WHAT YOU ARE ASKED TO DO:
Find all the lines in the entries below that hold the word "pour" and copy them.

*** INFORMATION GIVEN

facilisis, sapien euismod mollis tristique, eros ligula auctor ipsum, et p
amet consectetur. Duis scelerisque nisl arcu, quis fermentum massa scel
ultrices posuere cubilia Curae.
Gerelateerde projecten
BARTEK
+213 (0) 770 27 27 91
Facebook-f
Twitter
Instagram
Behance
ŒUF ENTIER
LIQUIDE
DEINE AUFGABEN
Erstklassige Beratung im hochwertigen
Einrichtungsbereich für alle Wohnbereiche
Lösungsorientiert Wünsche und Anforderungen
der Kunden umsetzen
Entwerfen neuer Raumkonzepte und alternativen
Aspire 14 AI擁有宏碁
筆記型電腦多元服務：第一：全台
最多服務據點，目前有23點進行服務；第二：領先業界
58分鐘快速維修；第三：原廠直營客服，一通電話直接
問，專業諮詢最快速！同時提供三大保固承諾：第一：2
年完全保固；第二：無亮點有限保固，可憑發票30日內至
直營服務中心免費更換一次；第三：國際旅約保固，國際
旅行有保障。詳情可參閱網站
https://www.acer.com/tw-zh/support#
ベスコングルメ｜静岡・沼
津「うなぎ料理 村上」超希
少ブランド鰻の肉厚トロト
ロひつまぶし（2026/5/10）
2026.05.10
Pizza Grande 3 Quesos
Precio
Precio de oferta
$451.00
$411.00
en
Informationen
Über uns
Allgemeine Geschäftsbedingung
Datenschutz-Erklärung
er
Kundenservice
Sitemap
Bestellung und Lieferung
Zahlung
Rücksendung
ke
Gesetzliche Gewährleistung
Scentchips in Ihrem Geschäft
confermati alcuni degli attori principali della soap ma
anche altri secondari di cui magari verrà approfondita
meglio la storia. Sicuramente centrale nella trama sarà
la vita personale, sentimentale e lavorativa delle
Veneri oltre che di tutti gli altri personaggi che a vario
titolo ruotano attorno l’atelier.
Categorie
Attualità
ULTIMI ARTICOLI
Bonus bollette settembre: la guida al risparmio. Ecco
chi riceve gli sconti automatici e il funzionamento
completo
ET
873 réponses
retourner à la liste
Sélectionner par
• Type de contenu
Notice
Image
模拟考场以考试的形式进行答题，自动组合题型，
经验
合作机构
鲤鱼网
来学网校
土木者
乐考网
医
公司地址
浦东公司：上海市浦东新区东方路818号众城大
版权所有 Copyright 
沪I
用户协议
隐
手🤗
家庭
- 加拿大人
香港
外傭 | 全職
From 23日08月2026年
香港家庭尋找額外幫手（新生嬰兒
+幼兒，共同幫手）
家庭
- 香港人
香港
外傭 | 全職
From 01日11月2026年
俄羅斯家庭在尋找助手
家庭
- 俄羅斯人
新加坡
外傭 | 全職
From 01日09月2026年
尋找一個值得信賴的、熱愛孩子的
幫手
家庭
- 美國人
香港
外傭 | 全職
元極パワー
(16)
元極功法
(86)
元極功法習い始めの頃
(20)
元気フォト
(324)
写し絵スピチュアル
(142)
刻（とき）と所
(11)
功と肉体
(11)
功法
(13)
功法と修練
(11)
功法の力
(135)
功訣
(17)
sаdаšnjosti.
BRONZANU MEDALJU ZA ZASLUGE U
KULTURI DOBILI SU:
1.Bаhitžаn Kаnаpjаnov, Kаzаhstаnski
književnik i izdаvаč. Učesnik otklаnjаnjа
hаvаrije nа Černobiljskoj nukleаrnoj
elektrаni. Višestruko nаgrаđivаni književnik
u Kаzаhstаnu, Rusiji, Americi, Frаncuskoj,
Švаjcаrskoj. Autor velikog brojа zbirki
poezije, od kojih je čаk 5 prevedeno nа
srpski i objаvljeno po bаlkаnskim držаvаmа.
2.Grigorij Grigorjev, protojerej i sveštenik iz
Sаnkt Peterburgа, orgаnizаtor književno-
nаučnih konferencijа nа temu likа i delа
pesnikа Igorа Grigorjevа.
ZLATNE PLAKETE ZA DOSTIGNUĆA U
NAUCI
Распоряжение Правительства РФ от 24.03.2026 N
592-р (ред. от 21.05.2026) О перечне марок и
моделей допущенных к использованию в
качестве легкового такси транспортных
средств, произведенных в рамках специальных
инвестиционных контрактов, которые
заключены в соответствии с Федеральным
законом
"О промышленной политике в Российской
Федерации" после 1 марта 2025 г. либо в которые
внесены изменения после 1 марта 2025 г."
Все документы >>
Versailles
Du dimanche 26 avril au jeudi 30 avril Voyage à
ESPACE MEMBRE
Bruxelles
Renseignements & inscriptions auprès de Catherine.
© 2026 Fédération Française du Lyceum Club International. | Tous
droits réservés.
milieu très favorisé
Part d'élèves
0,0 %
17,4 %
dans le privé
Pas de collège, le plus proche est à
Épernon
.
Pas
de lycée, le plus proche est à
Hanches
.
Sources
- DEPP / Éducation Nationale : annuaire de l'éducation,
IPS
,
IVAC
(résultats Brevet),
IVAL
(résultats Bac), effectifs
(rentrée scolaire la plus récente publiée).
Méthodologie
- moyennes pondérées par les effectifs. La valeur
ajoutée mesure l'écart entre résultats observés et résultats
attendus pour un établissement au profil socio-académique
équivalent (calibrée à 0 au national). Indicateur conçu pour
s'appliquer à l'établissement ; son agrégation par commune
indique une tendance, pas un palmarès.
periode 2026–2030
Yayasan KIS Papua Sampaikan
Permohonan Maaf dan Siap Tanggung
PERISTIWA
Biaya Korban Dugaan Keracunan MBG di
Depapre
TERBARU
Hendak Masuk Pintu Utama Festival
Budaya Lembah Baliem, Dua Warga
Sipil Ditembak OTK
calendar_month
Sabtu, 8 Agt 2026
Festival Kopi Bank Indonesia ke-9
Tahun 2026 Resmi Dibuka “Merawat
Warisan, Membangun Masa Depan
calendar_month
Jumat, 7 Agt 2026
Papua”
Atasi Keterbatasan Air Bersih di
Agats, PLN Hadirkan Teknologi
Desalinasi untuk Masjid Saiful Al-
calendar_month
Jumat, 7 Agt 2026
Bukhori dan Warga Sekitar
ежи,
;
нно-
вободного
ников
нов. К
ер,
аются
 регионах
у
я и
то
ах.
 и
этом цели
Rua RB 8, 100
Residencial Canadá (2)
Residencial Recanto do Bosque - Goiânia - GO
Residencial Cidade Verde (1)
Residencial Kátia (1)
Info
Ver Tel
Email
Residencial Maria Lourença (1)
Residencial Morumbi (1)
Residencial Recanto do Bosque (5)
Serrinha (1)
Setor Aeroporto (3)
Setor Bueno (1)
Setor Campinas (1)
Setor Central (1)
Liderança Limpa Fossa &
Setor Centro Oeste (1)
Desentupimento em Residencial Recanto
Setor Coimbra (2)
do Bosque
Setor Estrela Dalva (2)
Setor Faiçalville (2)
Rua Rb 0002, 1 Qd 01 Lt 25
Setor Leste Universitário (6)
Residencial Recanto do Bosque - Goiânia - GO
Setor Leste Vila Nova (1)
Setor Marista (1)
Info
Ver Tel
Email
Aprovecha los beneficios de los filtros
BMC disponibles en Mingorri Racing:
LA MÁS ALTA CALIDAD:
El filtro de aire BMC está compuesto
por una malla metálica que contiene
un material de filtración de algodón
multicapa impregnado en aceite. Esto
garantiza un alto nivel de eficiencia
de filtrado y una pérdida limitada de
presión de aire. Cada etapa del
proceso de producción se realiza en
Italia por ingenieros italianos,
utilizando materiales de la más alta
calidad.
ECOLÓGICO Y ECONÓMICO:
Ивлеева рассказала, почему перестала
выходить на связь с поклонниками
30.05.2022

******

EXERCISE OUTPUT:
attendus pour un établissement au profil socio-académique
équivalent (calibrée à 0 au national). Indicateur conçu pour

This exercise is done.